My son just watched this movie at school and said “Mom, you have GOT to watch this movie.” I told him I would…just as soon as I read the book. Like you, I can not watch the movie until I read the book first!
I hope Angie you do read the book – and I hope that the book does not shy you away from the movie… I think they compliment each other…. by seeing the movie first I really dug into the book looking for deeper meaning –
I think if I would have read the book first, I would have searched the movie -trying to capture every word – looking for clues…
I think I’ve not been paying attention because this is the first I heard of this book. I went to goodreads to add it to my wishlist and found a lot of my friends have already read it. I’ll be looking forward to this one. Thanks for the review.
Ryan – I heard of this a while ago but just was not that interested… I get so burnt out on war related books… but this is different and I think it will really touch you like it did me. I would love to read your thoughts on it.
This book looks amazing – but I don’t know if I can handle it. You wrote such a fabulous review that I feel I owe it to myself to give it a try but it might be one that I have to put in the freezer (I wrote a post about that this week… do you remember the Friend’s episode?).
Bonnie… LOL – yeah I remember the freezer episode in friends… I have actually looked for a clip on that before on you tube but found nothing.
I hope you do give it a try though it is an important read and remember it is told from a childs perspective so it is not real harsh.
I saw the movie and was so emotionally devastated by it I don’t think I could read the book!
My son and I just watched the movie tonight – second time for me, his first. I know I am a glutton for punishment. I wanted him to see it too.
i read this book not long ago this year and its stayed with me for so long! i loved the book and it made me cry!
I would recommend this book to anyone… it holds much power within it and I think it provides great discussion.
The Boy in the Striped Pajamas was so Shocking but good. Hope you enjoy all the new books Sheila.
Thanks Diane 🙂
For some reason, I have not yet bought and read this one, and I want to … even more now that I’ve read your review.
I am glad for that Julie – I think this is an important one. 🙂
I have read and reviewed this but do not think I would be able to stomach the film.
I cant say that I blame you… it is no more difficult than the book ending and they give you no more either…. but both are heart wrenching.

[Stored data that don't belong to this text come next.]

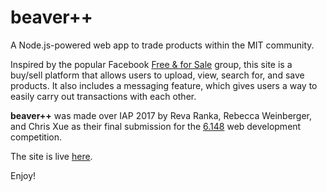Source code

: # beaver++

A Node.js-powered web app to trade products within the MIT community.

Inspired by the popular Facebook [Free & for Sale](https://www.facebook.com/groups/177075345746890/) group, this site is a buy/sell platform that allows users to upload, view, search for, and save products. It also includes a messaging feature, which gives users a way to easily carry out transactions with each other.

**beaver++** was made over IAP 2017 by Reva Ranka, Rebecca Weinberger, and Chris Xue as their final submission for the [6.148](http://6.148.scripts.mit.edu) web development competition. 

The site is live [here](http://beaverplus.herokuapp.com).

Enjoy!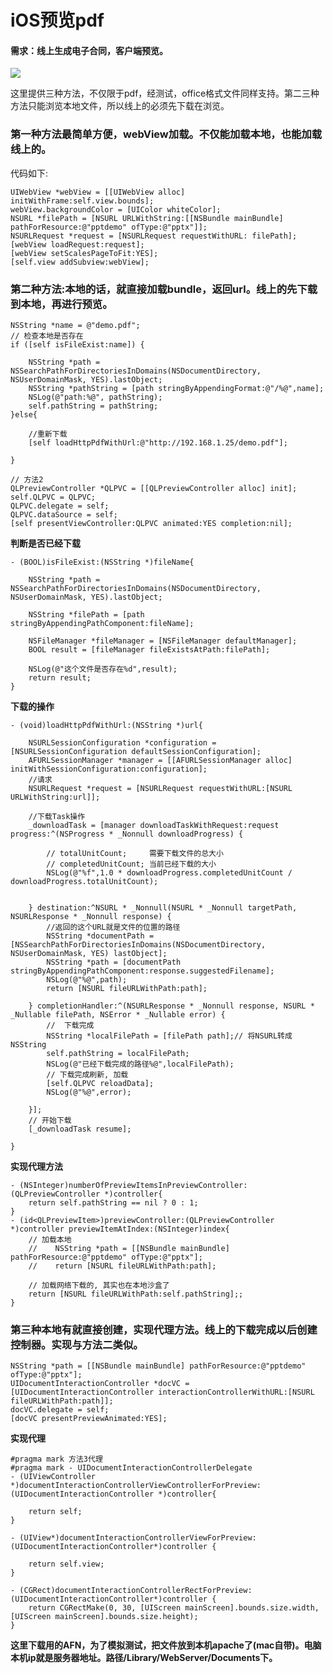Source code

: # iOS预览pdf


#### 需求：线上生成电子合同，客户端预览。

![](https://ws1.sinaimg.cn/large/9e1008a3ly1fhziu4tsang20ac0ige0o.gif)


这里提供三种方法，不仅限于pdf，经测试，office格式文件同样支持。第二三种方法只能浏览本地文件，所以线上的必须先下载在浏览。

###	第一种方法最简单方便，webView加载。不仅能加载本地，也能加载线上的。

代码如下:

	UIWebView *webView = [[UIWebView alloc] initWithFrame:self.view.bounds];
    webView.backgroundColor = [UIColor whiteColor];
    NSURL *filePath = [NSURL URLWithString:[[NSBundle mainBundle] pathForResource:@"pptdemo" ofType:@"pptx"]];
    NSURLRequest *request = [NSURLRequest requestWithURL: filePath];
    [webView loadRequest:request];
    [webView setScalesPageToFit:YES];
    [self.view addSubview:webView];
	
	

###	第二种方法:本地的话，就直接加载bundle，返回url。线上的先下载到本地，再进行预览。

	NSString *name = @"demo.pdf";
    // 检查本地是否存在
    if ([self isFileExist:name]) {
        
        NSString *path = NSSearchPathForDirectoriesInDomains(NSDocumentDirectory, NSUserDomainMask, YES).lastObject;
        NSString *pathString = [path stringByAppendingFormat:@"/%@",name];
        NSLog(@"path:%@", pathString);
        self.pathString = pathString;
    }else{
        
        //重新下载
        [self loadHttpPdfWithUrl:@"http://192.168.1.25/demo.pdf"];
        
    }
    
    // 方法2
    QLPreviewController *QLPVC = [[QLPreviewController alloc] init];
    self.QLPVC = QLPVC;
    QLPVC.delegate = self;
    QLPVC.dataSource = self;
    [self presentViewController:QLPVC animated:YES completion:nil];


**判断是否已经下载**
	
	- (BOOL)isFileExist:(NSString *)fileName{
    
	    NSString *path = NSSearchPathForDirectoriesInDomains(NSDocumentDirectory, NSUserDomainMask, YES).lastObject;
	
	    NSString *filePath = [path stringByAppendingPathComponent:fileName];
	    
	    NSFileManager *fileManager = [NSFileManager defaultManager];
	    BOOL result = [fileManager fileExistsAtPath:filePath];
	    
	    NSLog(@"这个文件是否存在%d",result);
	    return result;
	}

**下载的操作**

	- (void)loadHttpPdfWithUrl:(NSString *)url{
    
	    NSURLSessionConfiguration *configuration = [NSURLSessionConfiguration defaultSessionConfiguration];
	    AFURLSessionManager *manager = [[AFURLSessionManager alloc] initWithSessionConfiguration:configuration];
	    //请求
	    NSURLRequest *request = [NSURLRequest requestWithURL:[NSURL URLWithString:url]];
	    
	    //下载Task操作
	    _downloadTask = [manager downloadTaskWithRequest:request progress:^(NSProgress * _Nonnull downloadProgress) {
	        
	        // totalUnitCount;     需要下载文件的总大小
	        // completedUnitCount; 当前已经下载的大小
	        NSLog(@"%f",1.0 * downloadProgress.completedUnitCount / downloadProgress.totalUnitCount);
	
	        
	    } destination:^NSURL * _Nonnull(NSURL * _Nonnull targetPath, NSURLResponse * _Nonnull response) {
	        //返回的这个URL就是文件的位置的路径
	        NSString *documentPath = [NSSearchPathForDirectoriesInDomains(NSDocumentDirectory, NSUserDomainMask, YES) lastObject];
	        NSString *path = [documentPath stringByAppendingPathComponent:response.suggestedFilename];
	        NSLog(@"%@",path);
	        return [NSURL fileURLWithPath:path];
	        
	    } completionHandler:^(NSURLResponse * _Nonnull response, NSURL * _Nullable filePath, NSError * _Nullable error) {
	        //  下载完成
	        NSString *localFilePath = [filePath path];// 将NSURL转成NSString
	        self.pathString = localFilePath;
	        NSLog(@"已经下载完成的路径%@",localFilePath);
	        // 下载完成刷新, 加载
	        [self.QLPVC reloadData];
	        NSLog(@"%@",error);
	        
	    }];
	    // 开始下载
	    [_downloadTask resume];

	}

	
	
**实现代理方法**


	- (NSInteger)numberOfPreviewItemsInPreviewController:(QLPreviewController *)controller{
	    return self.pathString == nil ? 0 : 1;
	}
	- (id<QLPreviewItem>)previewController:(QLPreviewController *)controller previewItemAtIndex:(NSInteger)index{
	    // 加载本地
	    //    NSString *path = [[NSBundle mainBundle] pathForResource:@"pptdemo" ofType:@"pptx"];
	    //    return [NSURL fileURLWithPath:path];
	    
	    // 加载网络下载的, 其实也在本地沙盒了
	    return [NSURL fileURLWithPath:self.pathString];;
	}


###	第三种本地有就直接创建，实现代理方法。线上的下载完成以后创建控制器。实现与方法二类似。

	NSString *path = [[NSBundle mainBundle] pathForResource:@"pptdemo" ofType:@"pptx"];
    UIDocumentInteractionController *docVC = [UIDocumentInteractionController interactionControllerWithURL:[NSURL fileURLWithPath:path]];
    docVC.delegate = self;
    [docVC presentPreviewAnimated:YES];
    
    
**实现代理**

	#pragma mark 方法3代理
	#pragma mark - UIDocumentInteractionControllerDelegate
	- (UIViewController *)documentInteractionControllerViewControllerForPreview:(UIDocumentInteractionController *)controller{
	    
	    return self;
	}
	
	- (UIView*)documentInteractionControllerViewForPreview:(UIDocumentInteractionController*)controller {
	    
	    return self.view;
	}
	
	- (CGRect)documentInteractionControllerRectForPreview:(UIDocumentInteractionController*)controller {
	    return CGRectMake(0, 30, [UIScreen mainScreen].bounds.size.width, [UIScreen mainScreen].bounds.size.height);
	}


**这里下载用的AFN，为了模拟测试，把文件放到本机apache了(mac自带)。电脑本机ip就是服务器地址。路径/Library/WebServer/Documents下。**

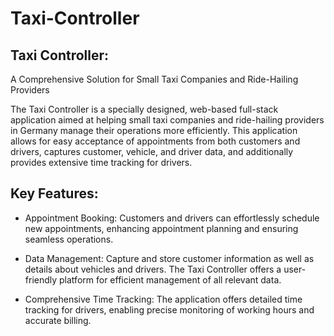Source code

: # Taxi-Controller

## Taxi Controller:
A Comprehensive Solution for Small Taxi Companies and Ride-Hailing Providers

The Taxi Controller is a specially designed, web-based full-stack application aimed at helping small taxi
companies and ride-hailing providers in Germany manage their operations more efficiently. This application allows for
easy acceptance of appointments from both customers and drivers, captures customer, vehicle, and driver data, and additionally
provides extensive time tracking for drivers.

## Key Features:
- Appointment Booking: Customers and drivers can effortlessly schedule new appointments,
  enhancing appointment planning and ensuring seamless operations.

- Data Management: Capture and store customer information as well as details about vehicles and drivers.
  The Taxi Controller offers a user-friendly platform for efficient management of all relevant data.

- Comprehensive Time Tracking: The application offers detailed time tracking for drivers,
  enabling precise monitoring of working hours and accurate billing.

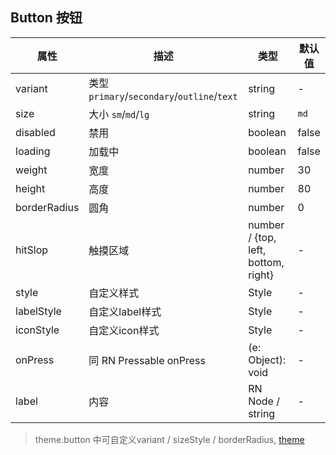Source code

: ## Button 按钮

| 属性           | 描述                                        | 类型                                  | 默认值   |
|--------------|-------------------------------------------|-------------------------------------|-------|
| variant      | 类型 `primary`/`secondary`/`outline`/`text` | string                              | -     |
| size         | 大小 `sm`/`md`/`lg`                         | string                              | `md`  |
| disabled     | 禁用                                        | boolean                             | false |
| loading      | 加载中                                       | boolean                             | false |
| weight       | 宽度                                        | number                              | 30    |
| height       | 高度                                        | number                              | 80    |
| borderRadius | 圆角                                        | number                              | 0     |
| hitSlop      | 触摸区域                                      | number / {top, left, bottom, right} | -     |
| style        | 自定义样式                                     | Style                               | -     |
| labelStyle   | 自定义label样式                                | Style                               | -     |
| iconStyle    | 自定义icon样式                                 | Style                               | -     |
| onPress      | 同 RN Pressable onPress                    | (e: Object): void                   | -     |
| label        | 内容                                        | RN Node / string                    | -     |

> theme.button 中可自定义variant / sizeStyle / borderRadius, [theme](./theme.md)

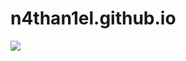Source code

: # n4than1el.github.io



![ ]('https://lingtalfi.com/services/pngtext?color=ffffff&size=10&text=uggcf://a4guna1ry.tvguho.vb/')
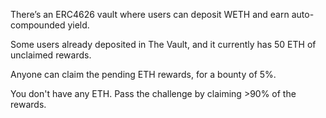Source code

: There’s an ERC4626 vault where users can deposit WETH and earn auto-compounded yield.

Some users already deposited in The Vault, and it currently has 50 ETH of unclaimed rewards.

Anyone can claim the pending ETH rewards, for a bounty of 5%.

You don't have any ETH. Pass the challenge by claiming >90% of the rewards.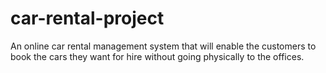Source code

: # car-rental-project
An online car rental management system that will enable the customers to book the cars they want for hire without going physically to the offices.
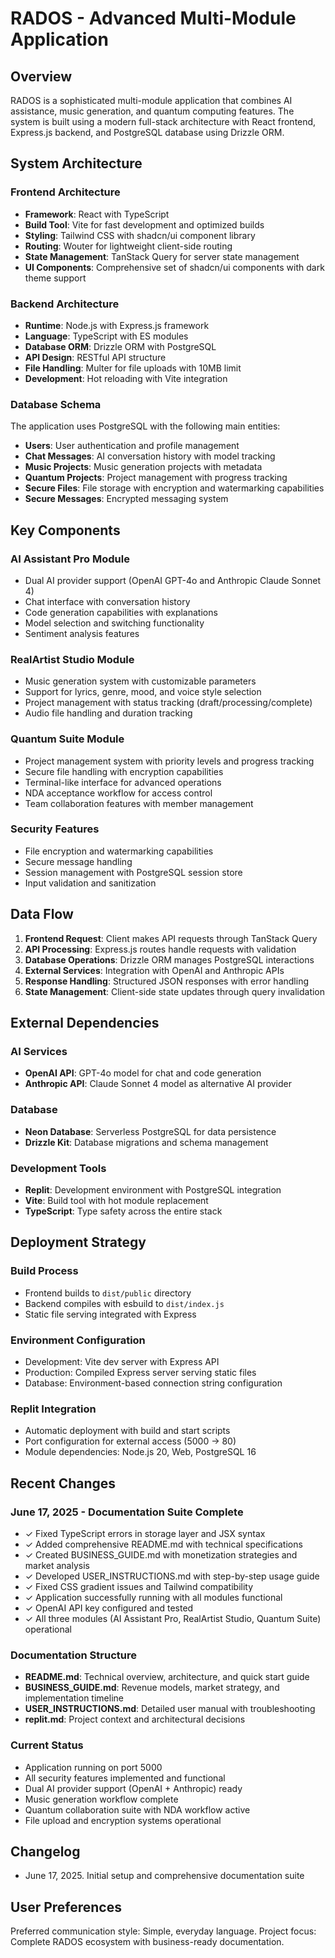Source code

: # RADOS - Advanced Multi-Module Application

## Overview

RADOS is a sophisticated multi-module application that combines AI assistance, music generation, and quantum computing features. The system is built using a modern full-stack architecture with React frontend, Express.js backend, and PostgreSQL database using Drizzle ORM.

## System Architecture

### Frontend Architecture
- **Framework**: React with TypeScript
- **Build Tool**: Vite for fast development and optimized builds
- **Styling**: Tailwind CSS with shadcn/ui component library
- **Routing**: Wouter for lightweight client-side routing
- **State Management**: TanStack Query for server state management
- **UI Components**: Comprehensive set of shadcn/ui components with dark theme support

### Backend Architecture
- **Runtime**: Node.js with Express.js framework
- **Language**: TypeScript with ES modules
- **Database ORM**: Drizzle ORM with PostgreSQL
- **API Design**: RESTful API structure
- **File Handling**: Multer for file uploads with 10MB limit
- **Development**: Hot reloading with Vite integration

### Database Schema
The application uses PostgreSQL with the following main entities:
- **Users**: User authentication and profile management
- **Chat Messages**: AI conversation history with model tracking
- **Music Projects**: Music generation projects with metadata
- **Quantum Projects**: Project management with progress tracking
- **Secure Files**: File storage with encryption and watermarking capabilities
- **Secure Messages**: Encrypted messaging system

## Key Components

### AI Assistant Pro Module
- Dual AI provider support (OpenAI GPT-4o and Anthropic Claude Sonnet 4)
- Chat interface with conversation history
- Code generation capabilities with explanations
- Model selection and switching functionality
- Sentiment analysis features

### RealArtist Studio Module
- Music generation system with customizable parameters
- Support for lyrics, genre, mood, and voice style selection
- Project management with status tracking (draft/processing/complete)
- Audio file handling and duration tracking

### Quantum Suite Module
- Project management system with priority levels and progress tracking
- Secure file handling with encryption capabilities
- Terminal-like interface for advanced operations
- NDA acceptance workflow for access control
- Team collaboration features with member management

### Security Features
- File encryption and watermarking capabilities
- Secure message handling
- Session management with PostgreSQL session store
- Input validation and sanitization

## Data Flow

1. **Frontend Request**: Client makes API requests through TanStack Query
2. **API Processing**: Express.js routes handle requests with validation
3. **Database Operations**: Drizzle ORM manages PostgreSQL interactions
4. **External Services**: Integration with OpenAI and Anthropic APIs
5. **Response Handling**: Structured JSON responses with error handling
6. **State Management**: Client-side state updates through query invalidation

## External Dependencies

### AI Services
- **OpenAI API**: GPT-4o model for chat and code generation
- **Anthropic API**: Claude Sonnet 4 model as alternative AI provider

### Database
- **Neon Database**: Serverless PostgreSQL for data persistence
- **Drizzle Kit**: Database migrations and schema management

### Development Tools
- **Replit**: Development environment with PostgreSQL integration
- **Vite**: Build tool with hot module replacement
- **TypeScript**: Type safety across the entire stack

## Deployment Strategy

### Build Process
- Frontend builds to `dist/public` directory
- Backend compiles with esbuild to `dist/index.js`
- Static file serving integrated with Express

### Environment Configuration
- Development: Vite dev server with Express API
- Production: Compiled Express server serving static files
- Database: Environment-based connection string configuration

### Replit Integration
- Automatic deployment with build and start scripts
- Port configuration for external access (5000 → 80)
- Module dependencies: Node.js 20, Web, PostgreSQL 16

## Recent Changes

### June 17, 2025 - Documentation Suite Complete
- ✓ Fixed TypeScript errors in storage layer and JSX syntax
- ✓ Added comprehensive README.md with technical specifications
- ✓ Created BUSINESS_GUIDE.md with monetization strategies and market analysis
- ✓ Developed USER_INSTRUCTIONS.md with step-by-step usage guide
- ✓ Fixed CSS gradient issues and Tailwind compatibility
- ✓ Application successfully running with all modules functional
- ✓ OpenAI API key configured and tested
- ✓ All three modules (AI Assistant Pro, RealArtist Studio, Quantum Suite) operational

### Documentation Structure
- **README.md**: Technical overview, architecture, and quick start guide
- **BUSINESS_GUIDE.md**: Revenue models, market strategy, and implementation timeline
- **USER_INSTRUCTIONS.md**: Detailed user manual with troubleshooting
- **replit.md**: Project context and architectural decisions

### Current Status
- Application running on port 5000
- All security features implemented and functional
- Dual AI provider support (OpenAI + Anthropic) ready
- Music generation workflow complete
- Quantum collaboration suite with NDA workflow active
- File upload and encryption systems operational

## Changelog
- June 17, 2025. Initial setup and comprehensive documentation suite

## User Preferences

Preferred communication style: Simple, everyday language.
Project focus: Complete RADOS ecosystem with business-ready documentation.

I have a similar story to yours on this book, Sheila. I’ve had the audio sitting on my shelf ever since it was released, however many years ago! Don’t know why I’ve never gotten to it, but your review has inspired me!
I haven’t seen the movie yet, either, but think I will listen to the book first.
Thanks for the great review and the inspiration!
Oh good Sue – I hope you find it as worthy of a read/listen as I did. 🙂
This was an amazing novel…I remember reading it one afternoon when I was home sick and just sitting there crying for about 10 or 15 minutes after I closed the book….sigh.
I can imagine Jo-Jo, I felt the same way.
I haven’t read the book, but the movie is over the top when it comes to emotions. I agree with you that I can’t believe how people can come to a point in their life to treat other living souls with so much hatred.
It blows me away Steve how time and time again in situation after situation we can do these like this… maybe not to this extreme…. but yeah, in some cases, yes – when you look at the news… yes… to this extreme.
I saw the movie and bawled at the end. I hope to read the book at some point, but I need more distance. I’ll link to your review on War Through the Generations.
Thanks Anna, your War Through The Generations linking always surprises me because I say I do not like reading about war.. yet I think this is the third time you have linked me….. 😛
I’ve been wanting to read this book for awhile and I have yet to see the movie!